A: I had fallen in love with the doves outside my kitchen window. I had an eye-level view of the backyard, which was sloped upwards so that my eye level was closer to the ground. I had [also] fallen in love with the rabbits, the squirrels, the chipmunks, and even the ground squirrels. There were all kinds of birds in my yard because my neighbor had some bird baths in her yard.

Kerry was invited to play the kids’ tent at Hiawatha because she is an absolute force of a songwriter and singer on her own. She invited me and Alex to join her because she is also extremely kind and thought it’d be fun to do as a group. My brother and sister-in-law were expecting their first child the month after the festival, so I was excited to work on my identity as a fun uncle. I wanted to learn some great kid-friendly covers, but I also wanted to make sure we had some original songs, too!

Alex playfully added the chipmunk-snoring sound live, which obviously inspired that moment on the recording. And Kerry added a whole bunch of harmonies on the chorus—same deal. They gave that song an original form. Dylan [Mckinstry] and Nicole added a lot of additional dimension, color, and ideas, but I wouldn’t have written the song in the first place if not for Kerry and Alex.

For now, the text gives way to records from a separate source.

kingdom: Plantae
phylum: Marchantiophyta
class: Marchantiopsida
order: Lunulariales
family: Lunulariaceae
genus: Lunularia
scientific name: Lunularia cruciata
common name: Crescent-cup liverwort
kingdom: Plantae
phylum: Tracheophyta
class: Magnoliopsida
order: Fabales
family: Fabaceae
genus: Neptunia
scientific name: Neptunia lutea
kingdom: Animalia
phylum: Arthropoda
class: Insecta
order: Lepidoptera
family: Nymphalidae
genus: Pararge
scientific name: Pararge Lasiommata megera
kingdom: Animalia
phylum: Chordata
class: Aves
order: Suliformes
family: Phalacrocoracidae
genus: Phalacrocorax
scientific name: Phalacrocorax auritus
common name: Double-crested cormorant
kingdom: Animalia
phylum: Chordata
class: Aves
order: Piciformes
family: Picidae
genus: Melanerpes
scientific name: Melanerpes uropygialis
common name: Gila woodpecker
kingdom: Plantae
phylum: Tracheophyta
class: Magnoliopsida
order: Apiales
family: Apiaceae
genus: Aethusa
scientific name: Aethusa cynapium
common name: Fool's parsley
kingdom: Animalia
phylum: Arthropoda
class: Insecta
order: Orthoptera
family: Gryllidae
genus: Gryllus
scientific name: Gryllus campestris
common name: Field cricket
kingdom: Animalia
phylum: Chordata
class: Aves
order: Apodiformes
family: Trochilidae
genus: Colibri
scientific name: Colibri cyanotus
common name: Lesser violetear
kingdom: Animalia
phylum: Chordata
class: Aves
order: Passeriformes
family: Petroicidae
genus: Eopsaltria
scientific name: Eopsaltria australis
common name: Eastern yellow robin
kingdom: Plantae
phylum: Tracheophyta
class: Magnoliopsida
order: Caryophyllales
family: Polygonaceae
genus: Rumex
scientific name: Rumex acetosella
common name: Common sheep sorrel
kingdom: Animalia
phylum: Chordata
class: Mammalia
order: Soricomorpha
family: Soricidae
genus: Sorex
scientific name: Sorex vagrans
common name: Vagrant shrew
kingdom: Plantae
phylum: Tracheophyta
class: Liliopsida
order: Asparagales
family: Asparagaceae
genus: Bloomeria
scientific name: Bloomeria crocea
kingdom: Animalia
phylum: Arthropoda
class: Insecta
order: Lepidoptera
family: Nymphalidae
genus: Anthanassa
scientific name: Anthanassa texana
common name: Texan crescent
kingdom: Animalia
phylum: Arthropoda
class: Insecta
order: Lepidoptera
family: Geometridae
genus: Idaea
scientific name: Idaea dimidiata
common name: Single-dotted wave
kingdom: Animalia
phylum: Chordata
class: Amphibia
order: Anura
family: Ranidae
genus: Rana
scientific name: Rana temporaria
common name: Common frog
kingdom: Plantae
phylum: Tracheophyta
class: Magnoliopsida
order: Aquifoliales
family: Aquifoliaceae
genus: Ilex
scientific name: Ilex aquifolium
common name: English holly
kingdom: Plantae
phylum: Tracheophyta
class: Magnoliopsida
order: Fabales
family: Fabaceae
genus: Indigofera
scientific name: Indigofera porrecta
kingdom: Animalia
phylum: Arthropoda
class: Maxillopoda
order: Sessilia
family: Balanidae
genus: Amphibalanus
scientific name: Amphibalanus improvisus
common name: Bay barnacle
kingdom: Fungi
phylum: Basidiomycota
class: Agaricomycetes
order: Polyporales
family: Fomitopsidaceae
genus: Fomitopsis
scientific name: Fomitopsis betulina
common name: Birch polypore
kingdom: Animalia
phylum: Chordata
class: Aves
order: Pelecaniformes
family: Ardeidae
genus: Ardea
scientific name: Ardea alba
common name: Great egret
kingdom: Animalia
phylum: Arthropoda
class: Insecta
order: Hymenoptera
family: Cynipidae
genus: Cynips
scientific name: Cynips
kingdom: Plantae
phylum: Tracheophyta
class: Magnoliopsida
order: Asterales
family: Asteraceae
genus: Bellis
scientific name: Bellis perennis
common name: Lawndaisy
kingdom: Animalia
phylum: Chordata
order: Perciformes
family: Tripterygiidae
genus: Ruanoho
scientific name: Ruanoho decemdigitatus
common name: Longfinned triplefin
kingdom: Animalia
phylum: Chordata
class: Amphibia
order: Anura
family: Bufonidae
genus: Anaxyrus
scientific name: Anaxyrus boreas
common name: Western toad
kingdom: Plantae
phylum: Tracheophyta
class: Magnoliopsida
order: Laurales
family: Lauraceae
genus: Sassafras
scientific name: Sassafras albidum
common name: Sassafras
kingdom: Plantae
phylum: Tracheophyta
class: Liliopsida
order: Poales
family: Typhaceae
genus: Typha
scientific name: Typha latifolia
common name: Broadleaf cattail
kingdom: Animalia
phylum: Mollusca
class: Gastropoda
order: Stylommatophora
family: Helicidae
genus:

Q: Tell me about the creative process for Things We Used to Make. How did the EP’s five tracks come together in the studio?

A: The five tracks were originally written over the three years that I lived in Marquette, but [they] were recorded the year after I left. [They were] recorded in Brooklyn, which was the last place I had lived before moving to the U.P. The process involved bringing songs into the studio where Dylan works for Dylan and Nicole to play around with. It was a lot of trying stuff out and seeing what we liked, but always basing the arrangements on the basic songs in their original forms.

Q: Things We Used to Make features collaborations with Nicole Patrick (drums, OP-1), Sydney Patrick (vocals), and Dylan Mckinstry (production). How did they help shape the EP’s sound and the respective tracks they played on?

A: Dylan and Nicole are all over this record. We had a lot of fun in the studio trying stuff out together and seeing what stuck. Sydney actually guested on the [EP] without me [being] present. I was back in Michigan when she could meet with Dylan. I asked her to try out a few things on two tracks. The guidance I gave was a general feel—something like “ethereal”—and some ideas about words versus not, but she really came up with the part and absolutely crushed it.

Q: What plans do you have for new material?

A: I wrote a new song in August, and I actually recorded a few songs of my brother’s last spring that I’ll hopefully release next year. He is a prolific writer—one of the “can’t not write” kind of writers—and a major influence on my songwriting.

He wrote a song called “Basketball” with the lyric, “Coming home from school / Beating my little brother Peter in basketball,” and I just had to cover it. There are a couple more, but you’ll have to wait until they’re released to know which ones.